As mentioned before, protobufs are forward-compatible and backward-compatible - but it’s up to the developer to avoid making breaking changes, and using Buf’s linter will make sure that your protobufs are structured and written in a consistent and thought through way, allowing you to extend and work with with them much easier now as well as in the future.
My Pants experience #
During my almost ten years at Snowfall, one of my proudest achievements has been to take the company’s CI/CD from barely existing to what others have called state of the art. About a year ago we improved that setup further by throwing out a bunch of custom tools and scripts that required both energy and time to maintain and replaced them with Pants.
There were some things we had and did that Pants wasn’t capable off yet though,
and one of them was buf
’s linting.

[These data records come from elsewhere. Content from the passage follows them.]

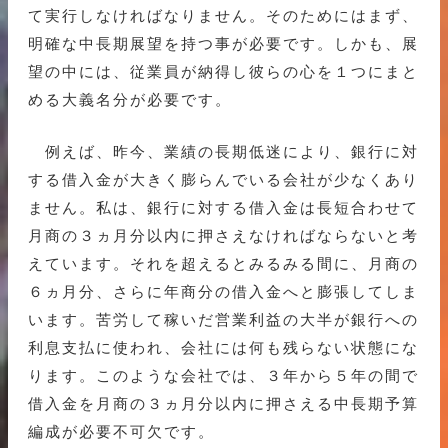
て実行しなければなりません。そのためにはまず、
明確な中長期展望を持つ事が必要です。しかも、展
望の中には、従業員が納得し彼らの心を１つにまと
める大義名分が必要です。
例えば、昨今、業績の長期低迷により、銀行に対
する借入金が大きく膨らんでいる会社が少なくあり
ません。私は、銀行に対する借入金は長短合わせて
月商の３ヵ月分以内に押さえなければならないと考
えています。それを超えるとみるみる間に、月商の
６ヵ月分、さらに年商分の借入金へと膨張してしま
います。苦労して稼いだ営業利益の大半が銀行への
利息支払に使われ、会社には何も残らない状態にな
ります。このような会社では、３年から５年の間で
借入金を月商の３ヵ月分以内に押さえる中長期予算
編成が必要不可欠です。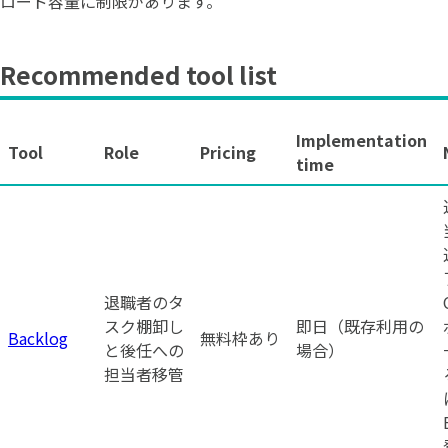
ロード容量に制限があります。
Recommended tool list
Implementation
Tool
Role
Pricing
time
退職者のタ
スク棚卸し
即日（既存利用の
Backlog
無料枠あり
と後任への
場合）
担当者移管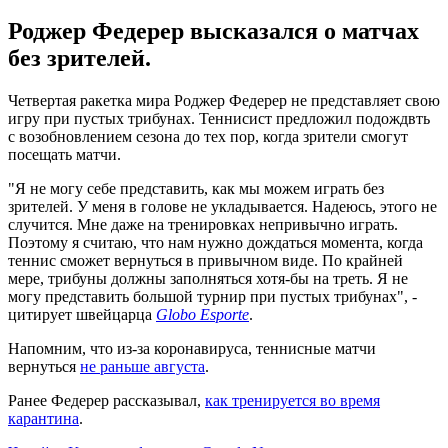
Роджер Федерер высказался о матчах
без зрителей.
Четвертая ракетка мира Роджер Федерер не представляет свою
игру при пустых трибунах. Теннисист предложил подождвть
с возобновлением сезона до тех пор, когда зрители смогут
посещать матчи.
"Я не могу себе представить, как мы можем играть без
зрителей. У меня в голове не укладывается. Надеюсь, этого не
случится. Мне даже на тренировках непривычно играть.
Поэтому я считаю, что нам нужно дождаться момента, когда
теннис сможет вернуться в привычном виде. По крайней
мере, трибуны должны заполняться хотя-бы на треть. Я не
могу представить большой турнир при пустых трибунах", -
цитирует швейцарца
Globo Esporte
.
Напомним, что из-за коронавируса, теннисные матчи
вернуться
не раньше августа
.
Ранее Федерер рассказывал,
как тренируется во время
карантина
.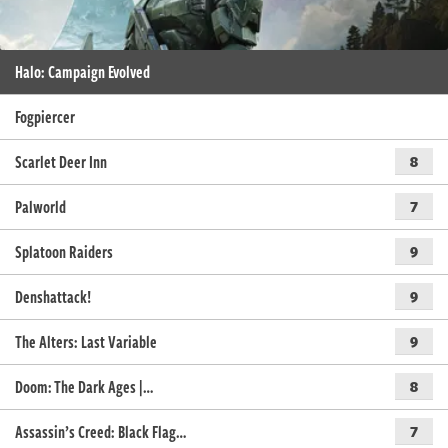
Halo: Campaign Evolved
Fogpiercer
Scarlet Deer Inn
8
Palworld
7
Splatoon Raiders
9
Denshattack!
9
The Alters: Last Variable
9
Doom: The Dark Ages |…
8
Assassin’s Creed: Black Flag…
7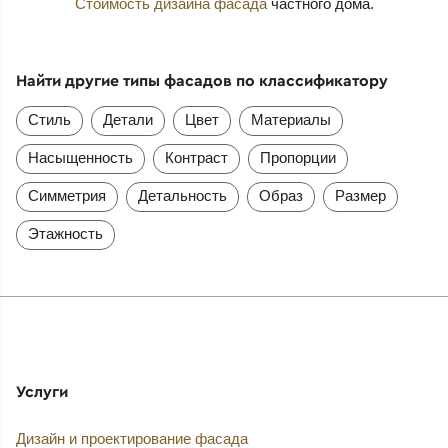
Стоимость дизайна фасада
частного дома.
Найти другие типы фасадов по классификатору
Стиль
Детали
Цвет
Материалы
Насыщенность
Контраст
Пропорции
Симметрия
Детальность
Образ
Размер
Этажность
Услуги
Дизайн и проектирование фасада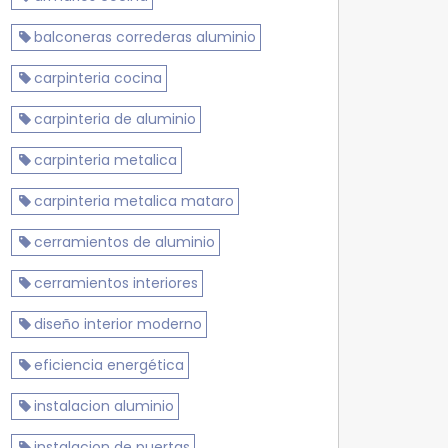
balconeras correderas aluminio
carpinteria cocina
carpinteria de aluminio
carpinteria metalica
carpinteria metalica mataro
cerramientos de aluminio
cerramientos interiores
diseño interior moderno
eficiencia energética
instalacion aluminio
instalacion de puertas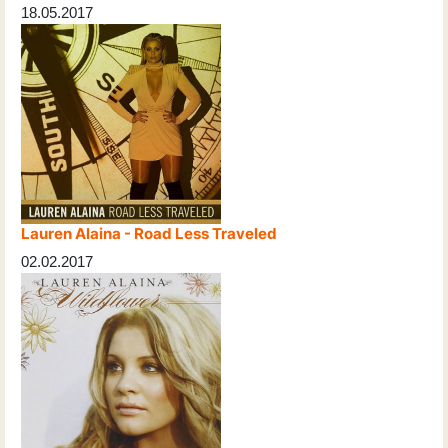
18.05.2017
Lauren Alaina - Road Less Traveled
02.02.2017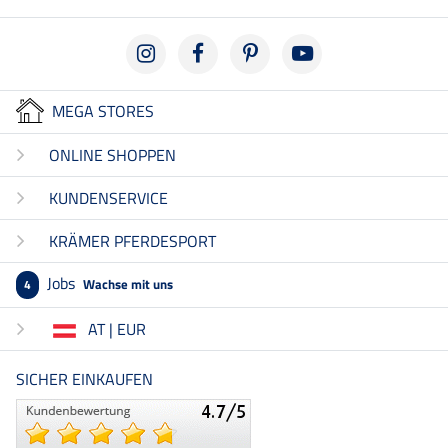
MEGA STORES
ONLINE SHOPPEN
KUNDENSERVICE
KRÄMER PFERDESPORT
Jobs
Wachse mit uns
4
AT | EUR
SICHER EINKAUFEN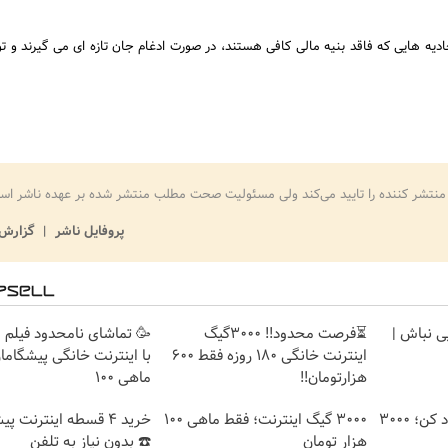
دیه هایی که فاقد بنیه مالی کافی هستند، در صورت ادغام جان تازه ای می گیرند و توا
منتشر کننده را تایید می‌کند ولی مسئولیت صحت مطلب منتشر شده بر عهده ناشر اس
پروفایل ناشر
گزارش 
یی نباش |
⏳فرصت محدود!! 3000گیگ
🥳 تماشای نامحدود فیلم 
اینترنت خانگی 180 روزه فقط 600
با اینترنت خانگی پیشگاما
هزارتومان!!
ماهی 100
هرچقدر می‌خوای دانلود کن؛ 3000
3000 گیگ اینترنت؛ فقط ماهی 100
خرید 4 قسطه اینترنت پ
هزار تومان
☎️ بدون نیاز به تلفن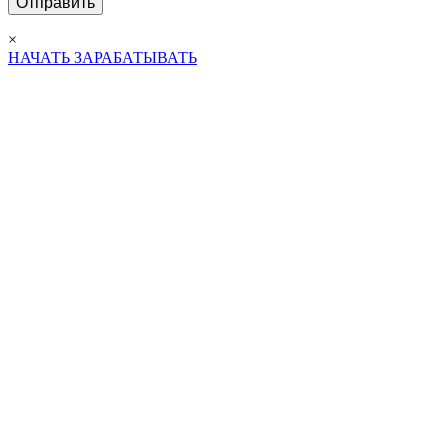
×
НАЧАТЬ ЗАРАБАТЫВАТЬ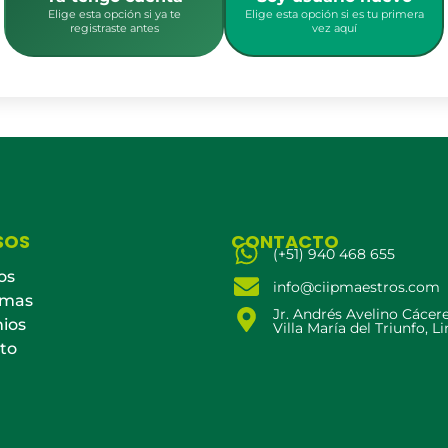
Elige esta opción si ya te
Elige esta opción si es tu primera
registraste antes
vez aquí
SOS
CONTACTO
(+51) 940 468 655
os
info@ciipmaestros.com
amas
Jr. Andrés Avelino Cácer
ios
Villa María del Triunfo, L
to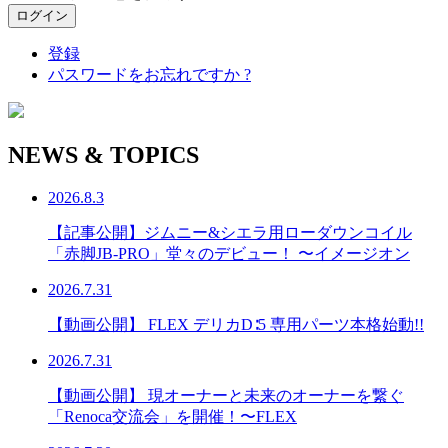
登録
パスワードをお忘れですか ?
NEWS & TOPICS
2026.8.3
【記事公開】ジムニー&シエラ用ローダウンコイル
「赤脚JB-PRO」堂々のデビュー！ 〜イメージオン
2026.7.31
【動画公開】 FLEX デリカD∶5 専用パーツ本格始動!!
2026.7.31
【動画公開】 現オーナーと未来のオーナーを繋ぐ
「Renoca交流会」を開催！〜FLEX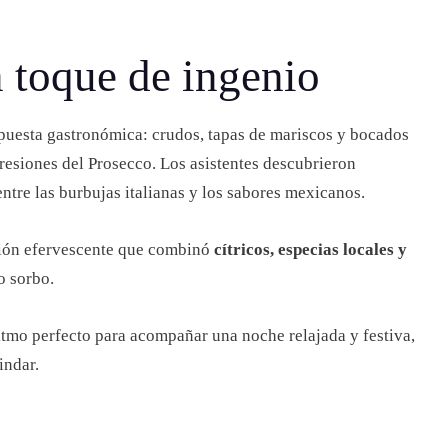
n toque de ingenio
puesta gastronómica: crudos, tapas de mariscos y bocados
resiones del Prosecco. Los asistentes descubrieron
tre las burbujas italianas y los sabores mexicanos.
ción efervescente que combinó
cítricos, especias locales y
o sorbo.
ritmo perfecto para acompañar una noche relajada y festiva,
indar.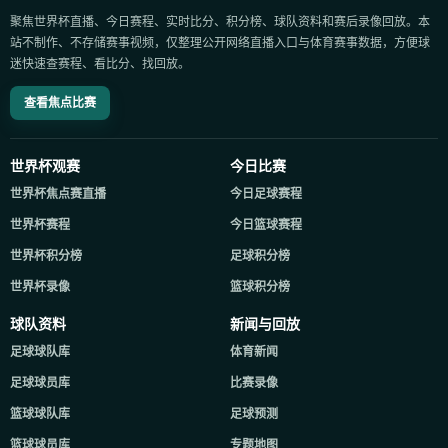
聚焦世界杯直播、今日赛程、实时比分、积分榜、球队资料和赛后录像回放。本
站不制作、不存储赛事视频，仅整理公开网络直播入口与体育赛事数据，方便球
迷快速查赛程、看比分、找回放。
查看焦点比赛
世界杯观赛
今日比赛
世界杯焦点赛直播
今日足球赛程
世界杯赛程
今日篮球赛程
世界杯积分榜
足球积分榜
世界杯录像
篮球积分榜
球队资料
新闻与回放
足球球队库
体育新闻
足球球员库
比赛录像
篮球球队库
足球预测
篮球球员库
专题地图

Now, if Pants was a proprietary, closed
software we’d send in a feature request and hope for the best, but luckily it’s
not! Fine. Okay, you got me. I did open a feature request
at first anyway, but you have to start somwhere.
I eventually took the time to look into it further though. Writing a new linter for Pants, how hard can it be? Turns out, not hard at all! Since I had already been dabbling with Pants for a while, I knew the core concepts, and reading through the plugin documentation as well as looking at existing linters gave me enough knowledge to get a proof of concept working. I had some issues with transitive dependencies as well as source roots, but the Pants maintainers and the rest of the community was very welcoming and willing to help out (extra shout out to Eric Arellano!), so it didn’t take long before those issues were sorted.
All in all, support for buf lint
took a few days to complete, while support for buf format
took an evening. It was a very pleasant experience and whetted my appetite for
contributing more code to Pants, so who knows what the future will bring!